I assume the misunderstanding is coming from that.


Keep going...

Hi prototyper,

Maybe I forget to mention, this exemple applies to the C=0 table which is different from the ISO2859, that maybe you are talking about.

In the C=0 more the AQL value is big, less the sampling qty is.

For example:
Lot size: 1000pcs
Aql 1.0: n=34 pcs
Aql 4.0: n=15 pcs
0 defect accepted in any cases.

So more the process is capable, more your AQL value will be high to get lower sampling size.

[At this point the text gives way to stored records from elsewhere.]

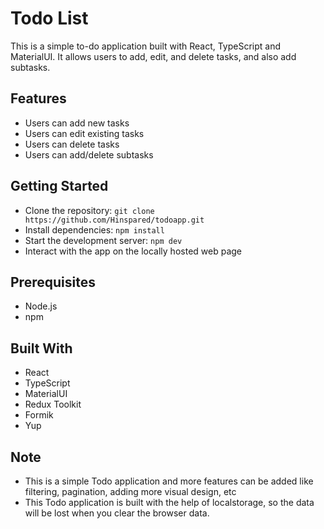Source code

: # Todo List

This is a simple to-do application built with React, TypeScript and MaterialUI. It allows users to add, edit, and delete tasks, and also add subtasks.

## Features

- Users can add new tasks
- Users can edit existing tasks
- Users can delete tasks
- Users can add/delete subtasks

## Getting Started

- Clone the repository: `git clone https://github.com/Hinspared/todoapp.git`
- Install dependencies: `npm install`
- Start the development server: `npm dev`
- Interact with the app on the locally hosted web page

## Prerequisites

- Node.js
- npm

## Built With

- React
- TypeScript
- MaterialUI
- Redux Toolkit
- Formik
- Yup

## Note

- This is a simple Todo application and more features can be added like filtering, pagination, adding more visual design, etc
- This Todo application is built with the help of localstorage, so the data will be lost when you clear the browser data.
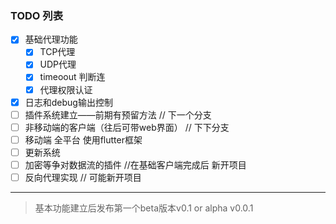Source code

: ### TODO 列表

+ [x] 基础代理功能
	- [x] TCP代理
	- [x] UDP代理
	- [x] timeoout 判断连
	- [x] 代理权限认证	 		
+ [x] 日志和debug输出控制
+ [ ] 插件系统建立——前期有预留方法		// 下一个分支
+ [ ] 非移动端的客户端（往后可带web界面）	// 下下分支
+ [ ] 移动端 全平台 使用flutter框架 			
+ [ ] 更新系统	
+ [ ] 加密等争对数据流的插件			//在基础客户端完成后 新开项目
+ [ ]  反向代理实现					// 可能新开项目 
------
> 基本功能建立后发布第一个beta版本v0.1 or alpha v0.0.1

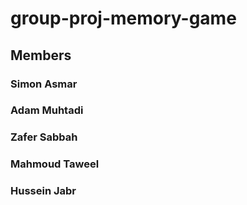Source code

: # group-proj-memory-game

## Members
### Simon Asmar
### Adam Muhtadi
### Zafer Sabbah
### Mahmoud Taweel
### Hussein Jabr
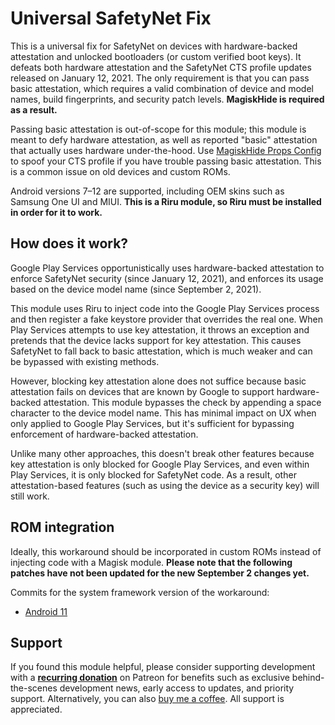 # Universal SafetyNet Fix

This is a universal fix for SafetyNet on devices with hardware-backed attestation and unlocked bootloaders (or custom verified boot keys). It defeats both hardware attestation and the SafetyNet CTS profile updates released on January 12, 2021. The only requirement is that you can pass basic attestation, which requires a valid combination of device and model names, build fingerprints, and security patch levels. **MagiskHide is required as a result.**

Passing basic attestation is out-of-scope for this module; this module is meant to defy hardware attestation, as well as reported "basic" attestation that actually uses hardware under-the-hood. Use [MagiskHide Props Config](https://github.com/Magisk-Modules-Repo/MagiskHidePropsConf) to spoof your CTS profile if you have trouble passing basic attestation. This is a common issue on old devices and custom ROMs.

Android versions 7–12 are supported, including OEM skins such as Samsung One UI and MIUI. **This is a Riru module, so Riru must be installed in order for it to work.**

## How does it work?

Google Play Services opportunistically uses hardware-backed attestation to enforce SafetyNet security (since January 12, 2021), and enforces its usage based on the device model name (since September 2, 2021).

This module uses Riru to inject code into the Google Play Services process and then register a fake keystore provider that overrides the real one. When Play Services attempts to use key attestation, it throws an exception and pretends that the device lacks support for key attestation. This causes SafetyNet to fall back to basic attestation, which is much weaker and can be bypassed with existing methods.

However, blocking key attestation alone does not suffice because basic attestation fails on devices that are known by Google to support hardware-backed attestation. This module bypasses the check by appending a space character to the device model name. This has minimal impact on UX when only applied to Google Play Services, but it's sufficient for bypassing enforcement of hardware-backed attestation.

Unlike many other approaches, this doesn't break other features because key attestation is only blocked for Google Play Services, and even within Play Services, it is only blocked for SafetyNet code. As a result, other attestation-based features (such as using the device as a security key) will still work.

## ROM integration

Ideally, this workaround should be incorporated in custom ROMs instead of injecting code with a Magisk module. **Please note that the following patches have not been updated for the new September 2 changes yet.**

Commits for the system framework version of the workaround:

- [Android 11](https://github.com/ProtonAOSP/android_frameworks_base/commit/7f7a9b19c8293c09dfee12bec75ff17225c6710e)

## Support

If you found this module helpful, please consider supporting development with a **[recurring donation](https://patreon.com/kdrag0n)** on Patreon for benefits such as exclusive behind-the-scenes development news, early access to updates, and priority support. Alternatively, you can also [buy me a coffee](https://paypal.me/kdrag0ndonate). All support is appreciated.
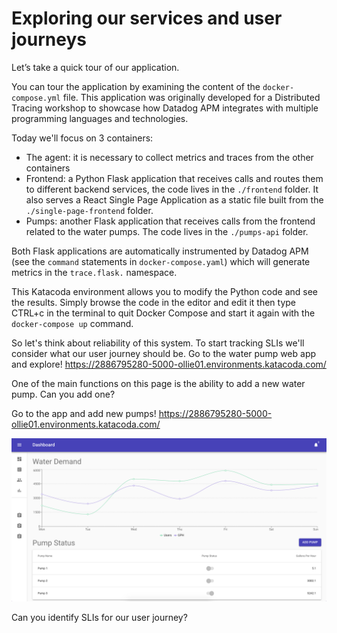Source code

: # Exploring our services and user journeys 

Let’s take a quick tour of our application. 

You can tour the application by examining the content of the `docker-compose.yml` file. This application was originally developed for a Distributed Tracing workshop to showcase how Datadog APM integrates with multiple programming languages and technologies. 

Today we'll focus on 3 containers:
 
* The agent: it is necessary to collect metrics and traces from the other containers
* Frontend: a Python Flask application that receives calls and routes them to different backend services, the code lives in the `./frontend` folder. It also serves a React Single Page Application as a static file built from the `./single-page-frontend` folder.
* Pumps: another Flask application that receives calls from the frontend related to the water pumps. The code lives in the `./pumps-api` folder.

Both Flask applications are automatically instrumented by Datadog APM (see the `command` statements in `docker-compose.yaml`) which will generate metrics in the `trace.flask.` namespace.

This Katacoda environment allows you to modify the Python code and see the results. Simply browse the code in the editor and edit it then type CTRL+c in the terminal to quit Docker Compose and start it again with the `docker-compose up` command.


So let's think about reliability of this system. To start tracking SLIs we'll consider what our user journey should be. Go to the water pump web app and explore! https://2886795280-5000-ollie01.environments.katacoda.com/

One of the main functions on this page is the ability to add a new water pump. Can you add one? 

Go to the app and add new pumps! https://2886795280-5000-ollie01.environments.katacoda.com/


![Water Pump](../assets/water-pump-app.png)

Can you identify SLIs for our user journey? 

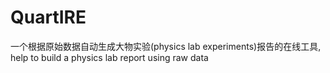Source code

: # QuartIRE
一个根据原始数据自动生成大物实验(physics lab experiments)报告的在线工具, help to build a physics lab report using raw data
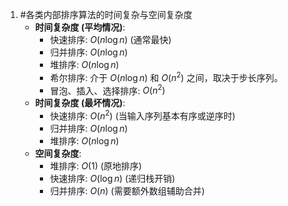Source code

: 1. #各类内部排序算法的时间复杂与空间复杂度 
	*   **时间复杂度 (平均情况)**:
        *   快速排序: $O(n \log n)$ (通常最快)
        *   归并排序: $O(n \log n)$
        *   堆排序: $O(n \log n)$
        *   希尔排序: 介于 $O(n \log n)$ 和 $O(n^2)$ 之间，取决于步长序列。
        *   冒泡、插入、选择排序: $O(n^2)$
    *   **时间复杂度 (最坏情况)**:
        *   快速排序: $O(n^2)$ (当输入序列基本有序或逆序时)
        *   归并排序: $O(n \log n)$
        *   堆排序: $O(n \log n)$
    *   **空间复杂度**:
        *   堆排序: $O(1)$ (原地排序)
        *   快速排序: $O(\log n)$ (递归栈开销)
        *   归并排序: $O(n)$ (需要额外数组辅助合并)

In the ISO2859 in the same case you will have always the same sample size (80pcs), but more the AQL level is high, more you will accept defect pieces. 2pcs for AQL 1.0, 7 pcs for AQL4.0

I assume the misunderstanding is coming from that.


Keep going...

Whilst I agree that if your process has a higher Cpk you may wish to reduce the amount of inspection or even stop inspection completely, what you are describing is not the way sample inspection works.

Sampling is about the probability of finding defects. If you want to ensure a higher Cpk you are making the hypothesis that there is less chance of finding defects in the population and therefore you will need to take a larger sample size to have the required confidence level that this is the case.

What you describe is not a valid sample plan. It is a plan to reduce inspection based on what you know of your process from independent measurement.

I agree that you are wasting your time conducting sample inspection on a population which you know has a high Cpk, but there is no valid statistical basis for the "Plan" you describe.